# Over the Air Antenna



## Tigercga (Mar 26, 2006)

Who is using over the air high definition antenna for your TV here? Is it good? Who installed the antenna for you?

I am thinking switching over from Bell satellite TV to over the air antenna.


----------



## Guest (Jul 13, 2010)

Tigercga said:


> Who is using over the air high definition antenna for your TV here? Is it good? Who installed the antenna for you?
> 
> I am thinking switching over from Bell satellite TV to over the air antenna.


There are many good antennas around for reasonable prices (~$100). I'm thinking of adding one to my satellite set up for the rare times the satellite is knocked out in storms. I honestly don't really mind what it costs for the HD through Bell TV. I rarely watch the broadcast channels and prefer the Boston/Seattle US channels to the Buffalo selections when I do. I would miss Oasis and Equator, the HD movie channels and the digital HD channels. I have a nice TV and I want the better quality I get with the digital signal.... I love my dual tuner PVR as well.

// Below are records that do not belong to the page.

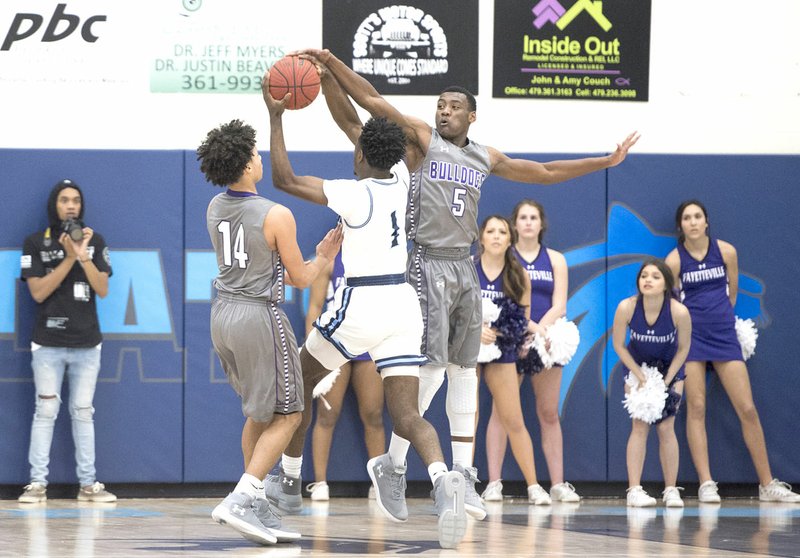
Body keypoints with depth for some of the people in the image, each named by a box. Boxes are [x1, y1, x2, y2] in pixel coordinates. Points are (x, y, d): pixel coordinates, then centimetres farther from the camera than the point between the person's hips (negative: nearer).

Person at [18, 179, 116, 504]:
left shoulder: (94, 241, 7)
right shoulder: (35, 243, 3)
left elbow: (103, 289, 0)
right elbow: (38, 292, -6)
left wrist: (84, 256, -13)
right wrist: (69, 258, -12)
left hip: (86, 343, 2)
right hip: (48, 343, -2)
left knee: (83, 413, 4)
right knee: (45, 412, -5)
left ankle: (88, 483, 6)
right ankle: (37, 483, -4)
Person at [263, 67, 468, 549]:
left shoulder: (355, 194, -12)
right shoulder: (400, 179, 6)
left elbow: (285, 179, -8)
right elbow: (351, 122, 17)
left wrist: (276, 117, -3)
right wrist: (326, 73, 16)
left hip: (360, 306, -5)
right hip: (404, 304, 5)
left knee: (301, 382, 20)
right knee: (407, 415, -3)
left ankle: (287, 482, 29)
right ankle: (443, 477, -33)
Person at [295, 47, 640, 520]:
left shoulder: (486, 158, 15)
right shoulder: (423, 140, 0)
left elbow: (545, 172, 25)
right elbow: (372, 100, -11)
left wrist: (607, 161, 26)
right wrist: (330, 62, -23)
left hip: (465, 267, 6)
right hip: (428, 264, -6)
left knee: (464, 371, 6)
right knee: (431, 367, -13)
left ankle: (463, 477, 10)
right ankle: (394, 467, -3)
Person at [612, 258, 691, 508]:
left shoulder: (679, 311, -28)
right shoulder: (626, 307, -27)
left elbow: (683, 349, -12)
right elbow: (618, 345, -12)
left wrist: (666, 381, -13)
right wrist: (641, 377, -13)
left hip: (669, 366, 0)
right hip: (636, 365, 0)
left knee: (666, 426, -5)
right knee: (639, 425, -9)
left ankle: (671, 490, 2)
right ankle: (634, 490, -11)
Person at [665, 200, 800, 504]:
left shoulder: (726, 251, 1)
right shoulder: (674, 259, -5)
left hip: (724, 335, 2)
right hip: (691, 336, -2)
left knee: (748, 410, -1)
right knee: (696, 408, -4)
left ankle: (768, 485, 4)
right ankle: (706, 484, -2)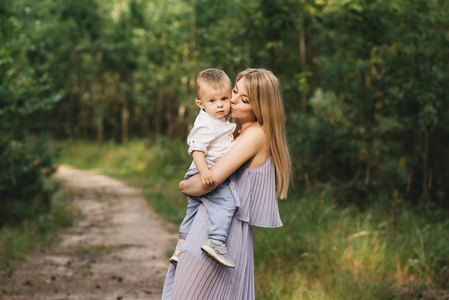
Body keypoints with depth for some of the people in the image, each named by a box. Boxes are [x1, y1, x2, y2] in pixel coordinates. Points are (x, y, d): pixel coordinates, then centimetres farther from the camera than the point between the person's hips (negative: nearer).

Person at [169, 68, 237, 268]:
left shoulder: (221, 122, 13)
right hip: (205, 177, -11)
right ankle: (216, 242, -33)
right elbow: (197, 148, -26)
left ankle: (180, 250, 26)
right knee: (225, 202, -25)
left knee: (193, 211, 16)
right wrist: (204, 171, -34)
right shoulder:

I didn't spend my money on a good TV for a mediocre selection.

It really depends upon what you like to watch and your priorities for your entertainment dollar.


----------



## arc (Mar 11, 2010)

For $50 you can get this 
http://www.tigerdirect.ca/applications/SearchTools/item-details.asp?EdpNo=4481551&CatId=2767

If you like DIY you can make one for around $10 or less. Made one for a friend and it gets about 20 channels, 6-7 full HD ones including a few U.S. ones. A quick search will give you the details for a DIY, the most important thing you will need is a UHF/VHF transformer from the Source(4.99) or other place.

Cheers


----------